◆ TESTO MOSTRATO:
☆ ☆ ☆ ☆ ☆

Cerchiamo dunque di fare il punto della situazione e di verifica come fare “entrare” in un processo un messaggio audio.

Indice

* I messaggi WhatsApp hanno valore legale?

* Il vocale WhatsApp ha valore di prova?

I messaggi WhatsApp hanno valore legale?

È possibile produrre, in processo, lo screenshot di una chat WhatsApp. Il suo valore è equiparato a quello delle “riproduzioni meccaniche” come le fotocopie o le fotografie. A riguardo, l’art. 2712 del codice civile stabilisce che:

«Le riproduzioni fotografiche, informatiche o cinematografiche, le registrazioni fonografiche e, in genere, ogni altra rappresentazione meccanica di fatti e di cose formano piena prova dei fatti e delle cose rappresentate, se colui contro il quale sono prodotte non ne disconosce la conformità ai fatti o alle cose medesime».

Il “disconoscimento” è l’atto con cui la parte contro cui viene prodotta una riproduzione meccanica (come foto, chat, email, screenshot) ne contesta la genuinità nel corso del giudizio in cui detta riproduzione viene prodotta.

In assenza di disconoscimento, la riproduzione forma “piena prova” dei fatti rappresentati, ossia ha lo stesso valore probatorio di una prova legale quale, ad esempio, un atto notarile o un altro atto pubblico.

Quando si parla però di “disconoscimento” non si intende una semplice e generica contestazione, una mera formula di stile: non basta dire “mi oppongo” oppure sostenere che lo screenshot possa essere stato alterato da un software di fotoritocco. Bisogna anche fornire elementi che possano convincere il giudice di tali sospetti.

Il disconoscimento quindi deve essere chiaro, circostanziato ed esplicito. La parte deve indicare specificamente in cosa consista la non conformità della riproduzione ai fatti o alle cose rappresentate (Cass. sent. n. 2607/2024, n. 12672/2023).

Ad esempio, se si contesta uno screenshot di una chat, non basta affermare genericamente “non riconosco lo screenshot”. È necessario specificare quali parti dello screenshot non corrispondono alla realtà, indicando eventuali alterazioni, omissioni o manipolazioni.

☆ ☆ ☆ ☆ ☆

◆ IL TUO OBIETTIVO: Estrai dal testo sul valore legale dei messaggi WhatsApp il passo che va da "Il disconoscimento quindi" fino a "2607/2024, n. 12672/2023).", parole finali comprese.

◆ DATI FORNITI:
☆ ☆ ☆ ☆ ☆

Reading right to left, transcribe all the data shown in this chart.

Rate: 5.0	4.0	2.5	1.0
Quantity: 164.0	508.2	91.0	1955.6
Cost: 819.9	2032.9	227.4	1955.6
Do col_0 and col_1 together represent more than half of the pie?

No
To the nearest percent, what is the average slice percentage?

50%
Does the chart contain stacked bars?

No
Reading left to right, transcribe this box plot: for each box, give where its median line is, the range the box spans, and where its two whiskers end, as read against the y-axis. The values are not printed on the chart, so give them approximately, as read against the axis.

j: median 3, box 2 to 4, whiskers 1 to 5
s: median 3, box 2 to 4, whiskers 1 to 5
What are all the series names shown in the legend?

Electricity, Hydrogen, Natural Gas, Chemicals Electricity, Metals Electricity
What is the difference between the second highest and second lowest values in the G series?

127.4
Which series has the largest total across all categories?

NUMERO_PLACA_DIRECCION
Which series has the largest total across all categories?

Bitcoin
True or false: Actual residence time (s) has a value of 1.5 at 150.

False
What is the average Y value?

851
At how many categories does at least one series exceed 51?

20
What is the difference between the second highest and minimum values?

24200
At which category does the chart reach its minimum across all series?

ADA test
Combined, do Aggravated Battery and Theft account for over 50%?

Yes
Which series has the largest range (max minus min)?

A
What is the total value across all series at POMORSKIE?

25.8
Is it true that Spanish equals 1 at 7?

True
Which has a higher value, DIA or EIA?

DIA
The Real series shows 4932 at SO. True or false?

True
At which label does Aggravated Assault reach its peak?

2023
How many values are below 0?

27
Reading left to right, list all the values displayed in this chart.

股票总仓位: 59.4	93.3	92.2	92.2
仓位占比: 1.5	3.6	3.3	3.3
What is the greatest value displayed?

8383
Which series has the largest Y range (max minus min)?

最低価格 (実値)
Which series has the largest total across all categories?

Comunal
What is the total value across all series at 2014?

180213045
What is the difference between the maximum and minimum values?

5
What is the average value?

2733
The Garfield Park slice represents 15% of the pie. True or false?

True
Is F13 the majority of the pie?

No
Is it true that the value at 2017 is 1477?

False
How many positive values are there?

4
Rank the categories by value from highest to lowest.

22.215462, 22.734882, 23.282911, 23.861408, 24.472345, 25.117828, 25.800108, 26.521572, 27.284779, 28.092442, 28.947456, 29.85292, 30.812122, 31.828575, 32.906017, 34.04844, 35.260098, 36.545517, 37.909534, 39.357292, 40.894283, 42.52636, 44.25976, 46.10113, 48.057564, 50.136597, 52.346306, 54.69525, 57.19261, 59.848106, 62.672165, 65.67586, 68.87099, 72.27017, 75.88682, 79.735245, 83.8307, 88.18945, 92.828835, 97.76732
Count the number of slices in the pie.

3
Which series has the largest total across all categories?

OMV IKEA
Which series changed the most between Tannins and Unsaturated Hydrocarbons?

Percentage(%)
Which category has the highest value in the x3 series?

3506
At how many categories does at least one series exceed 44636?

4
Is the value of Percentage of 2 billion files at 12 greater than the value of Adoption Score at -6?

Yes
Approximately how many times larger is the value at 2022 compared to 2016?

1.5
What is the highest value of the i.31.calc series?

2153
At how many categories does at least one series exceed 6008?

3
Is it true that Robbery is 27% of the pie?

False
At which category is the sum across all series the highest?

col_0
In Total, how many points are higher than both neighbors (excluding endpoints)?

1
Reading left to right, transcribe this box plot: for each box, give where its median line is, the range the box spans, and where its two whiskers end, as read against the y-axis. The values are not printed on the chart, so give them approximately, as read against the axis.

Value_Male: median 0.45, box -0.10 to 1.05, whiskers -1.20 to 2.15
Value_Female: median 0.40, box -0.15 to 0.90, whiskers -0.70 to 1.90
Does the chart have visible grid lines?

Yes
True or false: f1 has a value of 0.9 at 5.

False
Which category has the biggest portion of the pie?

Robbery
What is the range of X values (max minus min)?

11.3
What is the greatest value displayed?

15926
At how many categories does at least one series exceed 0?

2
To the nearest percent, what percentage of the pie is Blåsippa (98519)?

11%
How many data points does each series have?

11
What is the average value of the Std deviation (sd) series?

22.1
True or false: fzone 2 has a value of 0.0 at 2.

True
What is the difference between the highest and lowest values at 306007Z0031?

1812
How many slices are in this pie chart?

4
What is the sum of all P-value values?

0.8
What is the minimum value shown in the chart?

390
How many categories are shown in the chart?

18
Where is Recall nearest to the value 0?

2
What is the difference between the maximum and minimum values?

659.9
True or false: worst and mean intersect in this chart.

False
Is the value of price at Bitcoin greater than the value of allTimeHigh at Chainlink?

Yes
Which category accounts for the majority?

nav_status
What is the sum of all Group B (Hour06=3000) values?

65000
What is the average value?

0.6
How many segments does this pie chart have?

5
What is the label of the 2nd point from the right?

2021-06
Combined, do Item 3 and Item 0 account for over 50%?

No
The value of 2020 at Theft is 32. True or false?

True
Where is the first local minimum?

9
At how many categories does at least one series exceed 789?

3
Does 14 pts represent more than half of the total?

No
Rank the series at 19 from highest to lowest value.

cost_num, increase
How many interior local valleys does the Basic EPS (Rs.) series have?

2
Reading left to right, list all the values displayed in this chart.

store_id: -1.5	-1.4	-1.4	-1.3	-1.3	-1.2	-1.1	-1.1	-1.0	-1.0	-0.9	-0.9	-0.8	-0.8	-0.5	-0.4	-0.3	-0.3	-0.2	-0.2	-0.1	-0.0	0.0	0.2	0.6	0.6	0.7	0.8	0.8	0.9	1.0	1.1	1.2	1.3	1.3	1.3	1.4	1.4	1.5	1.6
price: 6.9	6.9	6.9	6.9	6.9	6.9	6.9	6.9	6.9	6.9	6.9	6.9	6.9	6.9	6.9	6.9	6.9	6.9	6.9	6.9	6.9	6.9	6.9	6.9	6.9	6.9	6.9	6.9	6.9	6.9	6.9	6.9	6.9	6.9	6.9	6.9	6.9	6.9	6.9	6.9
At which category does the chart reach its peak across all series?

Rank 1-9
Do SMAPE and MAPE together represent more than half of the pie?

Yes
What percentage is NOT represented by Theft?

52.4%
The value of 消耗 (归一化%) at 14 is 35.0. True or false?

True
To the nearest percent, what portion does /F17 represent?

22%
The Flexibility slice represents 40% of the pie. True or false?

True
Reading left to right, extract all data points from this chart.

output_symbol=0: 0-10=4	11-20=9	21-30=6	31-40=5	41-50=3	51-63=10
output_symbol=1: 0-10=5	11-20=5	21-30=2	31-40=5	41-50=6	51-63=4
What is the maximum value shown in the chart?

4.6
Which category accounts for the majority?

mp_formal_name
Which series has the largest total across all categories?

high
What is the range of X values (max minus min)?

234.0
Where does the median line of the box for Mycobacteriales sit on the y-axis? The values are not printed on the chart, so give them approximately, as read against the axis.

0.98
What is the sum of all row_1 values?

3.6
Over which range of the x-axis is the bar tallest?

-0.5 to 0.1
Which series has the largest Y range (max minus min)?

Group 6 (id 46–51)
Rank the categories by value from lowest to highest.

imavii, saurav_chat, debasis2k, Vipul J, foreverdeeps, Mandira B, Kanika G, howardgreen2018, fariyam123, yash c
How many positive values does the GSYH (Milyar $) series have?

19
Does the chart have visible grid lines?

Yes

☆ ☆ ☆ ☆ ☆

◆ LA TUA RISPOSTA:
Il disconoscimento quindi deve essere chiaro, circostanziato ed esplicito. La parte deve indicare specificamente in cosa consista la non conformità della riproduzione ai fatti o alle cose rappresentate (Cass. sent. n. 2607/2024, n. 12672/2023).